▸ Task goal: Your answer should hold all lines of the entries that include the word "MagnetFix".

Start of Block

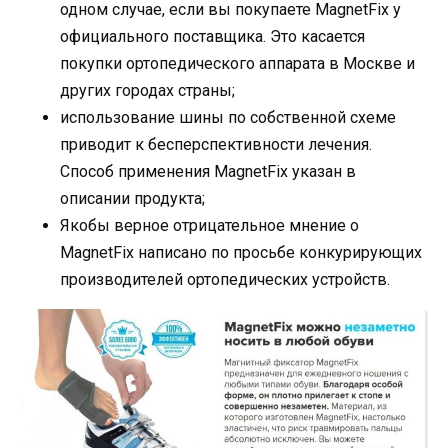
одном случае, если вы покупаете MagnetFix у
официального поставщика. Это касается
покупки ортопедического аппарата в Москве и
других городах страны;
использование шины по собственной схеме
приводит к бесперспективности лечения.
Способ применения MagnetFix указан в
описании продукта;
Якобы верное отрицательное мнение о
MagnetFix написано по просьбе конкурирующих
производителей ортопедических устройств.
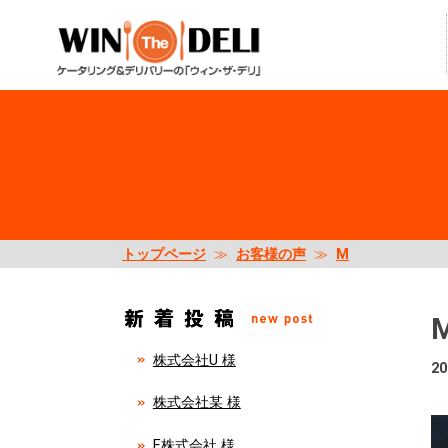
トップページ
≫
お客様の声
≫
M
株式会社U 様
20
株式会社某 様
E株式会社 様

End of Block

▸ Problem solution:
одном случае, если вы покупаете MagnetFix у
Способ применения MagnetFix указан в
MagnetFix написано по просьбе конкурирующих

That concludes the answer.